KAOS
- Olympia, Washington; United States;
- Frequency: 89.3 MHz (HD Radio)

Programming
- Format: Variety
- Affiliations: Pacifica Radio Network

Ownership
- Owner: The Evergreen State College

History
- First air date: January 8, 1973
- Call sign meaning: "Chaos"; reference to the spy agency in the television series Get Smart

Technical information
- Licensing authority: FCC
- Facility ID: 65611
- Class: A
- ERP: 1,250 watts
- HAAT: 74 meters (243 ft)
- Transmitter coordinates: 47°0′58.00″N 122°54′57.00″W﻿ / ﻿47.0161111°N 122.9158333°W

Links
- Public license information: Public file; LMS;
- Webcast: Listen live
- Website: www.kaosradio.org

= KAOS (FM) =

College-community radio station in Olympia, Washington, US

KAOS (89.3 FM) is a hybrid college–community radio station licensed to the Evergreen State College in Olympia, Washington. It broadcasts with an effective radiated power of 1.25 kilowatts, and streams via the internet. The station offers radio broadcasting training to students of the college as well as members of the local community.

==History==
Dean Katz of The Evergreen State College founded KAOS. When he traveled to Seattle to apply for the station license, his official papers had the radio station's call letters as KESC (for "Evergreen State College.") However, unbeknownst to his adviser and almost everyone else, Katz substituted the initials of the fictional spy agency in the TV show Get Smart. The license was granted under his surprise application, and broadcasts began on January 8, 1973.

The station has been a mainstay in Olympia's local music scene, including a famous early appearance by Skid Row (Nirvana) on May 6, 1987 (their fourth public appearance and first-ever radio broadcast) and a Kurt Cobain solo acoustic performance on September 25, 1990 (both included on the Nirvana box set With the Lights Out).

==Programming==
KAOS's mission is to present voices that are underrepresented in mainstream media. This includes Native American, Women's, Hispanic, alternative news programs, and independent music. KAOS broadcasts several syndicated public affairs programs from Pacifica Radio, including Amy Goodman's Democracy Now! and David Barsamian's Alternative Radio, as well as original, locally produced public affairs shows. KAOS also features a wide variety of music, including world music, jazz, blues, metal, folk, experimental, garage, psychedelic, electronic, surf, alt-country, prog, free jazz, indie rock, bluegrass, dance, dub, reggae, hip hop, Latino, roots rock, R&B, and more.

===Music policy===
KAOS instituted an independent music policy in its early years.
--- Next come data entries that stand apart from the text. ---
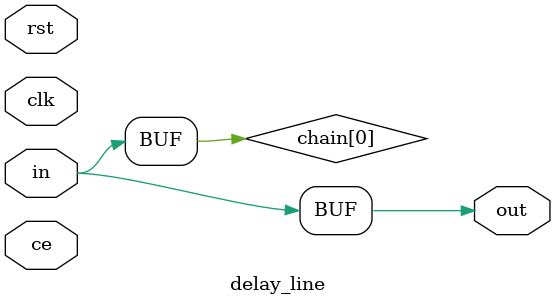
<source format=v>
`timescale 1ns / 1ps
module delay_line #(
		parameter	DELAY = 0,
		parameter	WIDTH = 1
	)(
		input 					ce,
		input 					rst,
		input 					clk,
		input  [WIDTH - 1:0] 	in,
		output [WIDTH - 1:0] 	out
    );
	wire [WIDTH - 1:0]	chain [DELAY:0];
	assign chain[0] = in;
	assign out 	= chain[DELAY];
	
	generate
		genvar i;
		for(i = 0; i < DELAY; i = i + 1)
			latch #(
				.WIDTH(WIDTH)
			)
			lat (
				.ce(ce),
				.rst(rst),
				.clk(clk),
				.in(chain[i]),
				.out(chain[i + 1])
			);
	endgenerate
endmodule

</source>
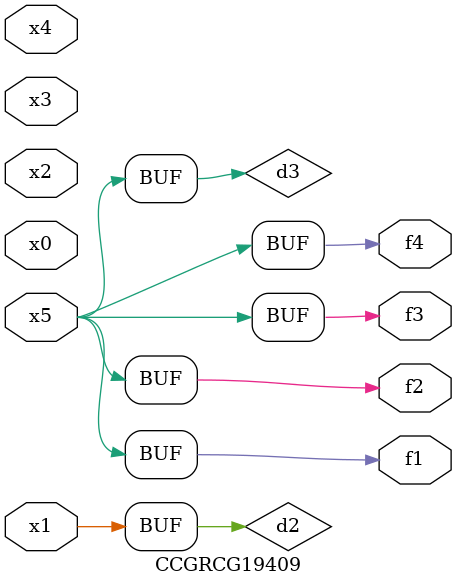
<source format=v>
module CCGRCG19409(
	input x0, x1, x2, x3, x4, x5,
	output f1, f2, f3, f4
);

	wire d1, d2, d3;

	not (d1, x5);
	or (d2, x1);
	xnor (d3, d1);
	assign f1 = d3;
	assign f2 = d3;
	assign f3 = d3;
	assign f4 = d3;
endmodule

</source>
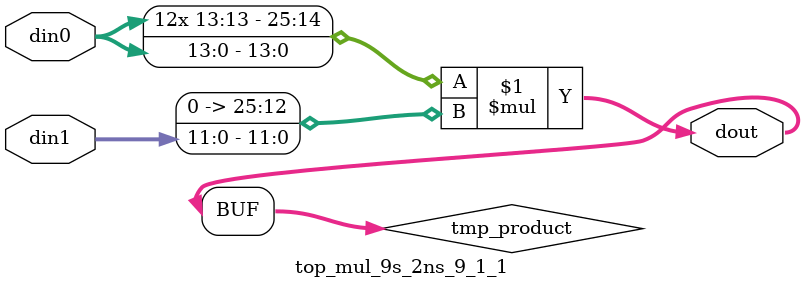
<source format=v>

`timescale 1 ns / 1 ps

  module top_mul_9s_2ns_9_1_1(din0, din1, dout);
parameter ID = 1;
parameter NUM_STAGE = 0;
parameter din0_WIDTH = 14;
parameter din1_WIDTH = 12;
parameter dout_WIDTH = 26;

input [din0_WIDTH - 1 : 0] din0; 
input [din1_WIDTH - 1 : 0] din1; 
output [dout_WIDTH - 1 : 0] dout;

wire signed [dout_WIDTH - 1 : 0] tmp_product;












assign tmp_product = $signed(din0) * $signed({1'b0, din1});









assign dout = tmp_product;







endmodule

</source>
The policy requires that at least 80% of the music broadcast on the station must be from sources other than the major record labels and their subsidiaries.

==Former DJs==
Over the years, the station has had many former DJs go onto more considerable fame, Bruce Pavitt (founder of Sub Pop Records), Tobi Vail, Lois Maffeo, Mark Hosler (of Negativland), Arrington de Dionyso (of Old Time Relijun), Steve Fisk (producer and musician), Jeff Jacoby (sound artist & producer of The Traveling Radio Show), Tom Hood (founder of Hood's Woods Music), Calvin Johnson (of Beat Happening and founder of K Records), and John Foster (founder of OP Magazine).